Greater recognition came from abroad. The President of France flew to Calcutta to present Ray with the Légion d’honneur. Oxford University gave him an honorary doctorate, the first for a filmmaker since Chaplin. Finally, Audrey Hepburn put on a sari (and, bizarrely, an Indian accent) to give Ray the Academy Award he deserved. Watching Ray give his acceptance speech for that Oscar – for lifetime achievement – from his hospital bed has a dramatic irony as moving as any scene from his movies, because we know that three weeks later, he would be dead.

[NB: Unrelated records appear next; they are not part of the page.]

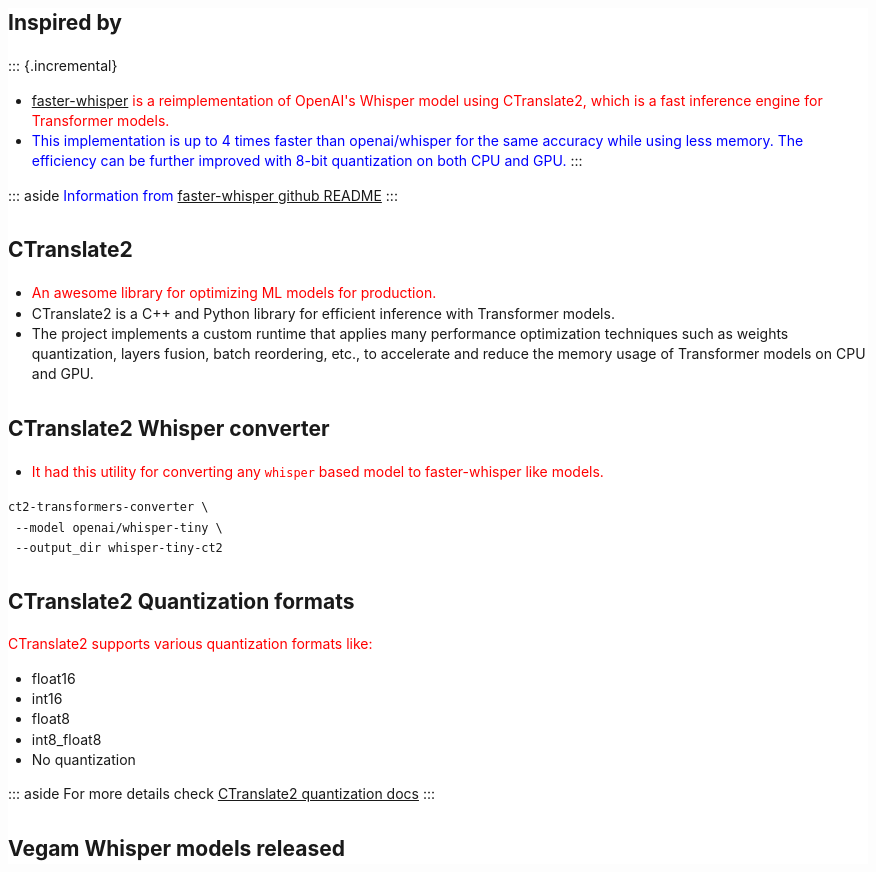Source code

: 
## Inspired by

::: {.incremental}
- <span style="color:red">[faster-whisper](https://github.com/guillaumekln/faster-whisper) is a reimplementation of OpenAI's Whisper model using CTranslate2, which is a fast inference engine for Transformer models.</span>
- <span style="color:blue">This implementation is up to 4 times faster than openai/whisper for the same accuracy while using less memory. The efficiency can be further improved with 8-bit quantization on both CPU and GPU.</span>
:::

::: aside
<span style="color:blue">Information from [faster-whisper github README](https://github.com/guillaumekln/faster-whisper)</span>
:::

## CTranslate2

- <span style="color:red">An awesome library for optimizing ML models for production.</span>
- CTranslate2 is a C++ and Python library for efficient inference with Transformer models.
- The project implements a custom runtime that applies many performance optimization techniques such as weights quantization, layers fusion, batch reordering, etc., to accelerate and reduce the memory usage of Transformer models on CPU and GPU. 


## CTranslate2 Whisper converter

- <span style="color:red">It had this utility for converting any `whisper` based model to faster-whisper like models.</span>

```shell
ct2-transformers-converter \
 --model openai/whisper-tiny \
 --output_dir whisper-tiny-ct2
```

## CTranslate2 Quantization formats

<span style="color:red">CTranslate2 supports various quantization formats like:</span>

- float16
- int16
- float8
- int8_float8
- No quantization

::: aside
For more details check [CTranslate2 quantization docs](https://opennmt.net/CTranslate2/quantization.html)
:::

## Vegam Whisper models released
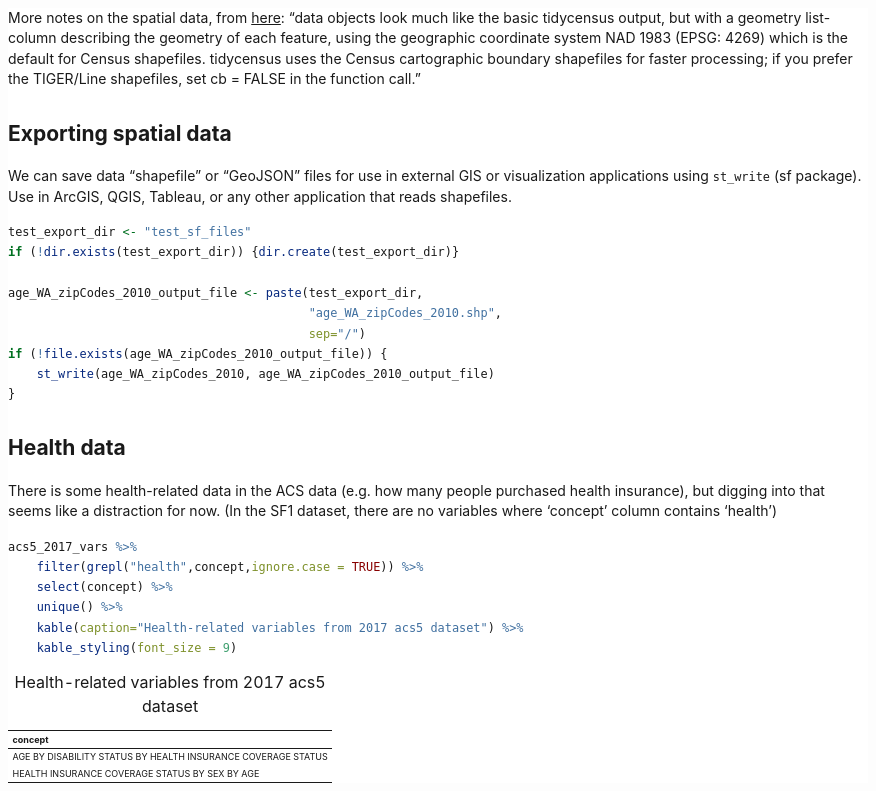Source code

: More notes on the spatial data, from
[here](https://walker-data.com/tidycensus/articles/spatial-data.html):
“data objects look much like the basic tidycensus output, but with a
geometry list-column describing the geometry of each feature, using the
geographic coordinate system NAD 1983 (EPSG: 4269) which is the default
for Census shapefiles. tidycensus uses the Census cartographic boundary
shapefiles for faster processing; if you prefer the TIGER/Line
shapefiles, set cb = FALSE in the function call.”

## Exporting spatial data

We can save data “shapefile” or “GeoJSON” files for use in external GIS
or visualization applications using `st_write` (sf package). Use in
ArcGIS, QGIS, Tableau, or any other application that reads shapefiles.

``` r
test_export_dir <- "test_sf_files"
if (!dir.exists(test_export_dir)) {dir.create(test_export_dir)}

age_WA_zipCodes_2010_output_file <- paste(test_export_dir, 
                                          "age_WA_zipCodes_2010.shp",
                                          sep="/")
if (!file.exists(age_WA_zipCodes_2010_output_file)) {
    st_write(age_WA_zipCodes_2010, age_WA_zipCodes_2010_output_file)
}
```

## Health data

There is some health-related data in the ACS data (e.g. how many people
purchased health insurance), but digging into that seems like a
distraction for now. (In the SF1 dataset, there are no variables where
‘concept’ column contains ‘health’)

``` r
acs5_2017_vars %>% 
    filter(grepl("health",concept,ignore.case = TRUE)) %>% 
    select(concept) %>% 
    unique() %>% 
    kable(caption="Health-related variables from 2017 acs5 dataset") %>% 
    kable_styling(font_size = 9)
```

<table class="table" style="font-size: 9px; margin-left: auto; margin-right: auto;">
<caption style="font-size: initial !important;">
Health-related variables from 2017 acs5 dataset
</caption>
<thead>
<tr>
<th style="text-align:left;">
concept
</th>
</tr>
</thead>
<tbody>
<tr>
<td style="text-align:left;">
AGE BY DISABILITY STATUS BY HEALTH INSURANCE COVERAGE STATUS
</td>
</tr>
<tr>
<td style="text-align:left;">
HEALTH INSURANCE COVERAGE STATUS BY SEX BY AGE
</td>
</tr>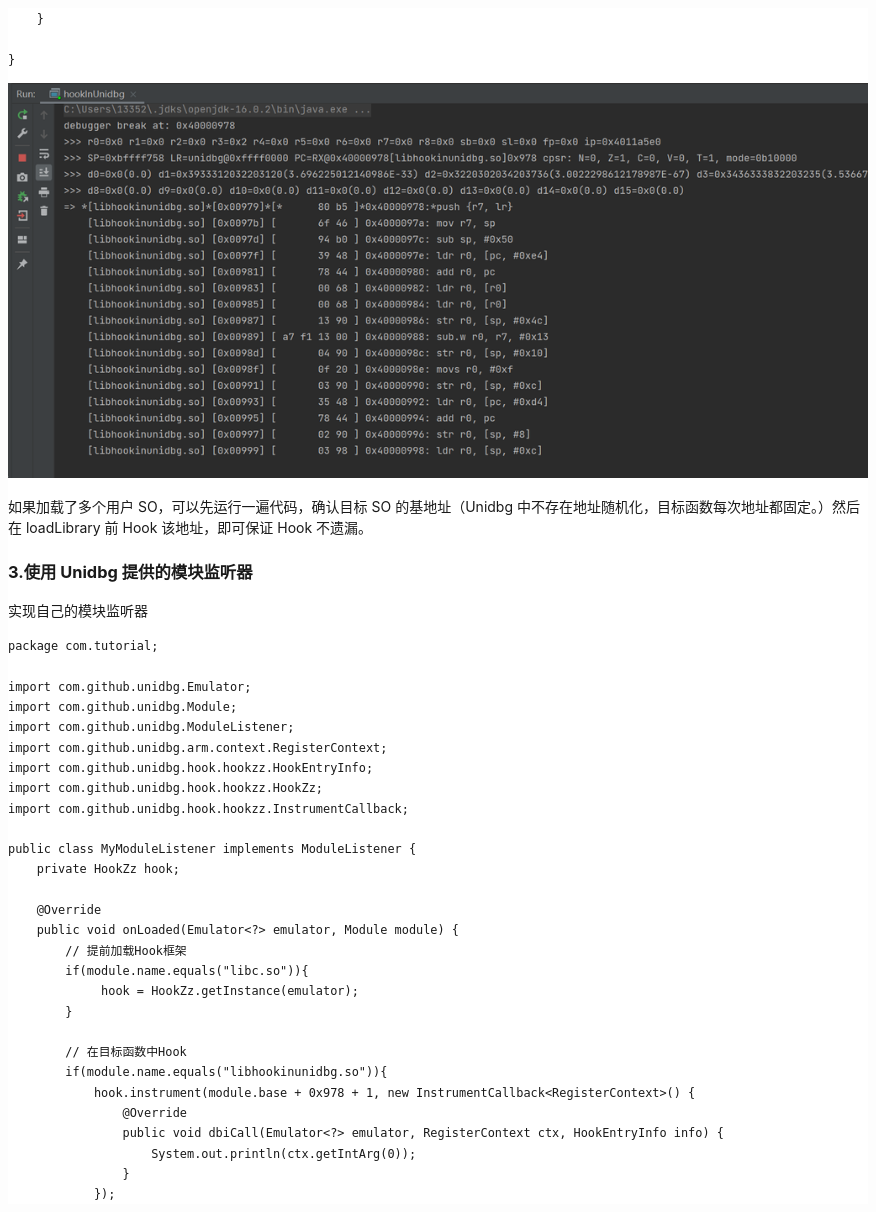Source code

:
 ```
    }

}
```

![image-20211104092801137](assets/10.png "image-20211104092801137")

如果加载了多个用户 SO，可以先运行一遍代码，确认目标 SO 的基地址（Unidbg 中不存在地址随机化，目标函数每次地址都固定。）然后在 loadLibrary 前 Hook 该地址，即可保证 Hook 不遗漏。

### 3.使用 Unidbg 提供的模块监听器

实现自己的模块监听器

```
package com.tutorial;

import com.github.unidbg.Emulator;
import com.github.unidbg.Module;
import com.github.unidbg.ModuleListener;
import com.github.unidbg.arm.context.RegisterContext;
import com.github.unidbg.hook.hookzz.HookEntryInfo;
import com.github.unidbg.hook.hookzz.HookZz;
import com.github.unidbg.hook.hookzz.InstrumentCallback;

public class MyModuleListener implements ModuleListener {
    private HookZz hook;

    @Override
    public void onLoaded(Emulator<?> emulator, Module module) {
        // 提前加载Hook框架
        if(module.name.equals("libc.so")){
             hook = HookZz.getInstance(emulator);
        }

        // 在目标函数中Hook
        if(module.name.equals("libhookinunidbg.so")){
            hook.instrument(module.base + 0x978 + 1, new InstrumentCallback<RegisterContext>() {
                @Override
                public void dbiCall(Emulator<?> emulator, RegisterContext ctx, HookEntryInfo info) {
                    System.out.println(ctx.getIntArg(0));
                }
            });
```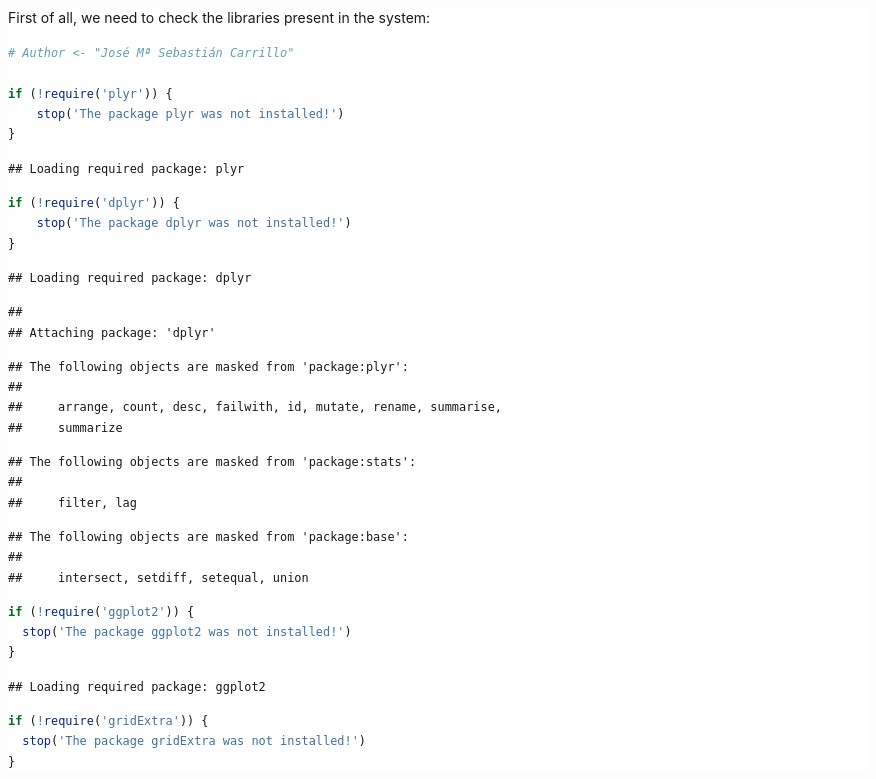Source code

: First of all, we need to check the libraries present in the system:

```r
# Author <- "José Mª Sebastián Carrillo"

if (!require('plyr')) {
    stop('The package plyr was not installed!')
}
```

```
## Loading required package: plyr
```

```r
if (!require('dplyr')) {
    stop('The package dplyr was not installed!')
}
```

```
## Loading required package: dplyr
```

```
## 
## Attaching package: 'dplyr'
```

```
## The following objects are masked from 'package:plyr':
## 
##     arrange, count, desc, failwith, id, mutate, rename, summarise,
##     summarize
```

```
## The following objects are masked from 'package:stats':
## 
##     filter, lag
```

```
## The following objects are masked from 'package:base':
## 
##     intersect, setdiff, setequal, union
```

```r
if (!require('ggplot2')) {
  stop('The package ggplot2 was not installed!')
}
```

```
## Loading required package: ggplot2
```

```r
if (!require('gridExtra')) {
  stop('The package gridExtra was not installed!')
}
```

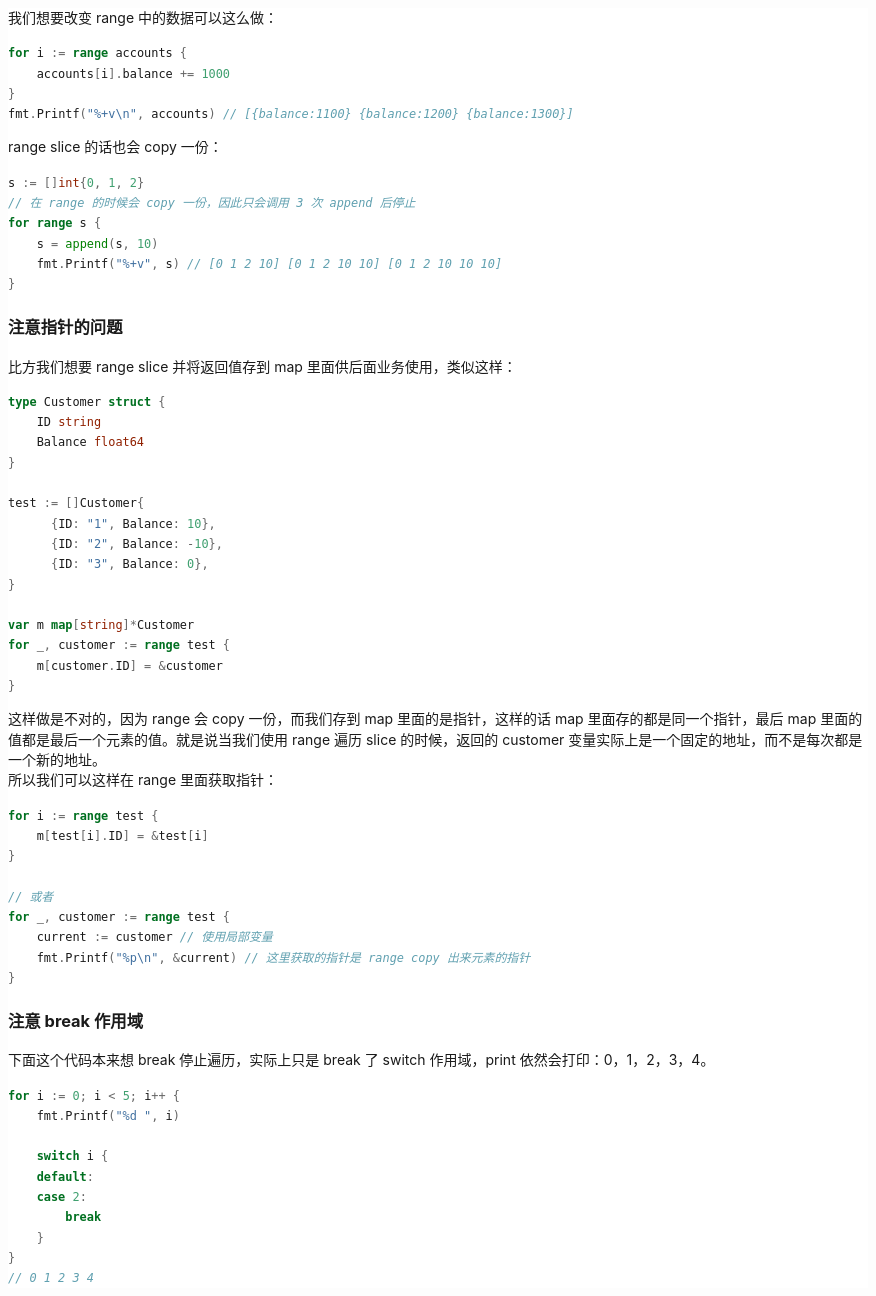 我们想要改变 range 中的数据可以这么做：
```go
for i := range accounts {
	accounts[i].balance += 1000
}
fmt.Printf("%+v\n", accounts) // [{balance:1100} {balance:1200} {balance:1300}]
```

range slice 的话也会 copy 一份：
```go
s := []int{0, 1, 2}
// 在 range 的时候会 copy 一份，因此只会调用 3 次 append 后停止
for range s {
    s = append(s, 10) 
	fmt.Printf("%+v", s) // [0 1 2 10] [0 1 2 10 10] [0 1 2 10 10 10]
}
```

### 注意指针的问题
比方我们想要 range slice 并将返回值存到 map 里面供后面业务使用，类似这样：
```go
type Customer struct {
    ID string
    Balance float64
}

test := []Customer{
      {ID: "1", Balance: 10},
      {ID: "2", Balance: -10},
      {ID: "3", Balance: 0},
} 

var m map[string]*Customer
for _, customer := range test {
    m[customer.ID] = &customer
}
```
这样做是不对的，因为 range 会 copy 一份，而我们存到 map 里面的是指针，这样的话 map 里面存的都是同一个指针，最后 map 里面的值都是最后一个元素的值。就是说当我们使用 range 遍历 slice 的时候，返回的 customer 变量实际上是一个固定的地址，而不是每次都是一个新的地址。  
所以我们可以这样在 range 里面获取指针：  
```go
for i := range test {
	m[test[i].ID] = &test[i]
}

// 或者
for _, customer := range test {
    current := customer // 使用局部变量
    fmt.Printf("%p\n", &current) // 这里获取的指针是 range copy 出来元素的指针  
}
```

### 注意 break 作用域
下面这个代码本来想 break 停止遍历，实际上只是 break 了 switch 作用域，print 依然会打印：0，1，2，3，4。
```go
for i := 0; i < 5; i++ {
	fmt.Printf("%d ", i)

	switch i {
	default:
	case 2:
		break
	}
}
// 0 1 2 3 4
```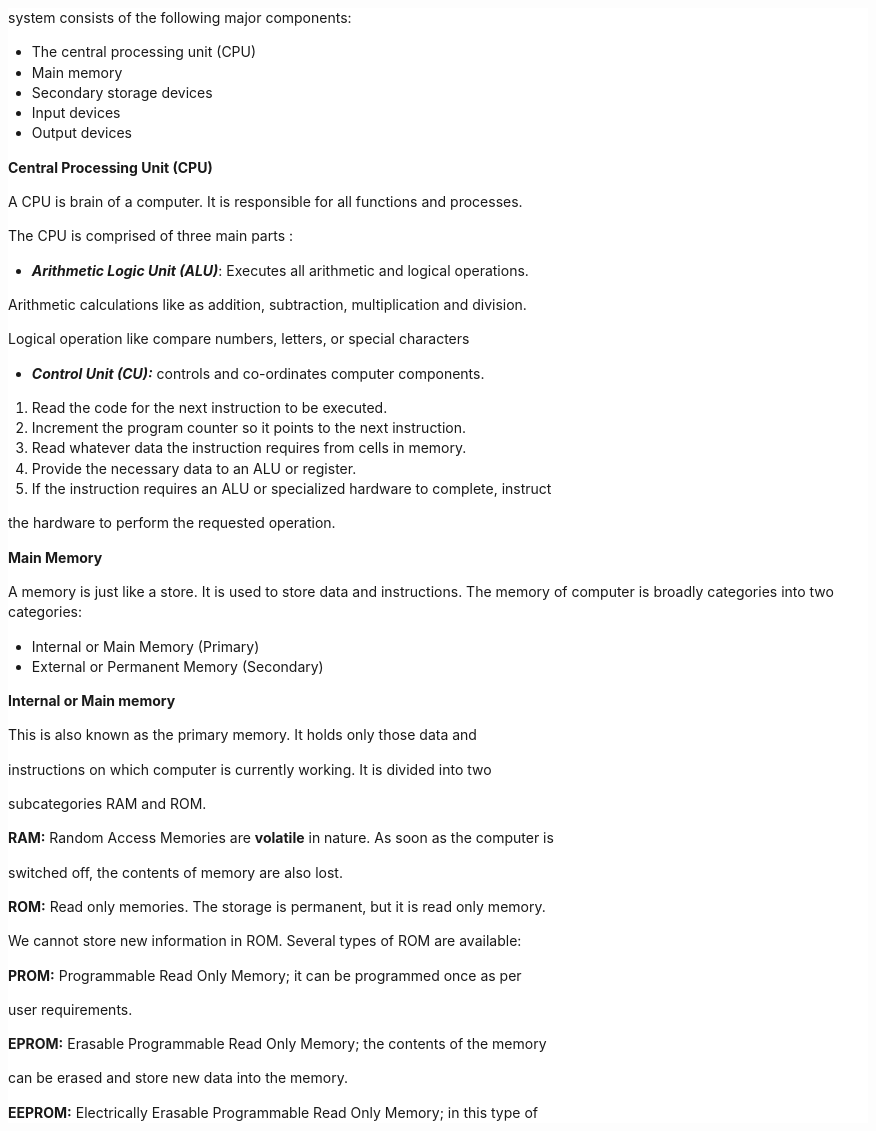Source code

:system consists of the following major components: 

- The central processing unit (CPU) 
- Main memory 
- Secondary storage devices 
- Input devices 
- Output devices 

**Central Processing Unit (CPU)** 

A CPU is brain of a computer. It is responsible for all functions and processes. 

The CPU is comprised of three main parts : 

* ***Arithmetic Logic Unit (ALU)***: Executes all arithmetic and logical operations. 

Arithmetic calculations like as addition, subtraction, multiplication and division. 

Logical operation like compare numbers, letters, or special characters 

* ***Control Unit (CU):*** controls and co-ordinates computer components. 
1. Read the code for the next instruction to be executed. 
1. Increment the program counter so it points to the next instruction. 
1. Read whatever data the instruction requires from cells in memory. 
1. Provide the necessary data to an ALU or register. 
1. If the instruction requires an ALU or specialized hardware to complete, instruct 

the hardware to perform the requested operation. 

**Main Memory** 

A memory is just like a store. It is used to store data and instructions. The memory of computer is broadly categories into two categories: 

- Internal or Main Memory (Primary) 
- External or Permanent Memory (Secondary) 

**Internal or Main memory** 

This is also known as the primary memory. It holds only those data and 

instructions on which computer is currently working. It is divided into two 

subcategories RAM and ROM. 

**RAM:** Random Access Memories are **volatile** in nature. As soon as the computer is 

switched off, the contents of memory are also lost. 

**ROM:** Read only memories. The storage is permanent, but it is read only memory. 

We cannot store new information in ROM. Several types of ROM are available: 

**PROM:** Programmable Read Only Memory; it can be programmed once as per 

user requirements. 

**EPROM:** Erasable Programmable Read Only Memory; the contents of the memory 

can be erased and store new data into the memory. 

**EEPROM:** Electrically Erasable Programmable Read Only Memory; in this type of 
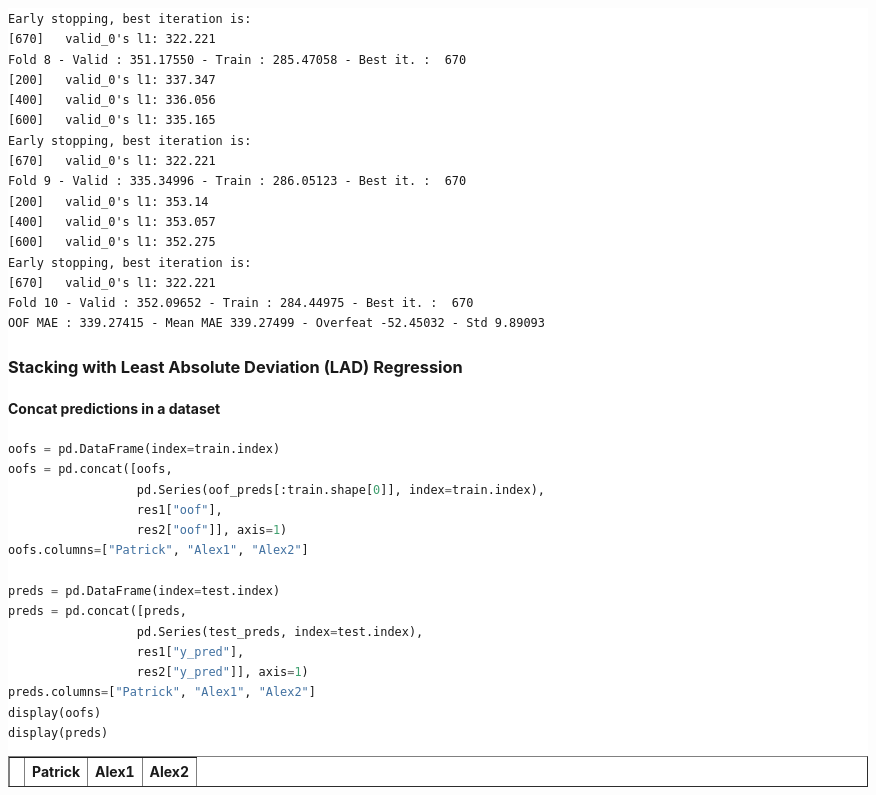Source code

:     Early stopping, best iteration is:
    [670]	valid_0's l1: 322.221
    Fold 8 - Valid : 351.17550 - Train : 285.47058 - Best it. :  670
    [200]	valid_0's l1: 337.347
    [400]	valid_0's l1: 336.056
    [600]	valid_0's l1: 335.165
    Early stopping, best iteration is:
    [670]	valid_0's l1: 322.221
    Fold 9 - Valid : 335.34996 - Train : 286.05123 - Best it. :  670
    [200]	valid_0's l1: 353.14
    [400]	valid_0's l1: 353.057
    [600]	valid_0's l1: 352.275
    Early stopping, best iteration is:
    [670]	valid_0's l1: 322.221
    Fold 10 - Valid : 352.09652 - Train : 284.44975 - Best it. :  670
    OOF MAE : 339.27415 - Mean MAE 339.27499 - Overfeat -52.45032 - Std 9.89093


### **Stacking with Least Absolute Deviation (LAD) Regression**


#### **Concat predictions in a dataset**


```python
oofs = pd.DataFrame(index=train.index)
oofs = pd.concat([oofs, 
                  pd.Series(oof_preds[:train.shape[0]], index=train.index), 
                  res1["oof"], 
                  res2["oof"]], axis=1)
oofs.columns=["Patrick", "Alex1", "Alex2"]

preds = pd.DataFrame(index=test.index)
preds = pd.concat([preds, 
                  pd.Series(test_preds, index=test.index), 
                  res1["y_pred"], 
                  res2["y_pred"]], axis=1)
preds.columns=["Patrick", "Alex1", "Alex2"]
display(oofs)
display(preds)
```


<div>
<style scoped>
    .dataframe tbody tr th:only-of-type {
        vertical-align: middle;
    }

    .dataframe tbody tr th {
        vertical-align: top;
    }

    .dataframe thead th {
        text-align: right;
    }
</style>
<table border="1" class="dataframe">
  <thead>
    <tr style="text-align: right;">
      <th></th>
      <th>Patrick</th>
      <th>Alex1</th>
      <th>Alex2</th>
    </tr>
    <tr>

That so many, east and west, admire Ray’s films should end the age-old debate about whether non-Bengalis can appreciate them. No art form has transcended more borders, and touched more hearts, than cinema. At a time when left and right alike stress cultural boundaries, this retrospective reminds one that a truly great film ‘leaves its regional moorings and rises to a plane of universal gestures and universal emotions’. They’re Ray’s words, and he lived them.
Satyajit Ray: The Language of Film is at the BFI from 1 July until 31 August.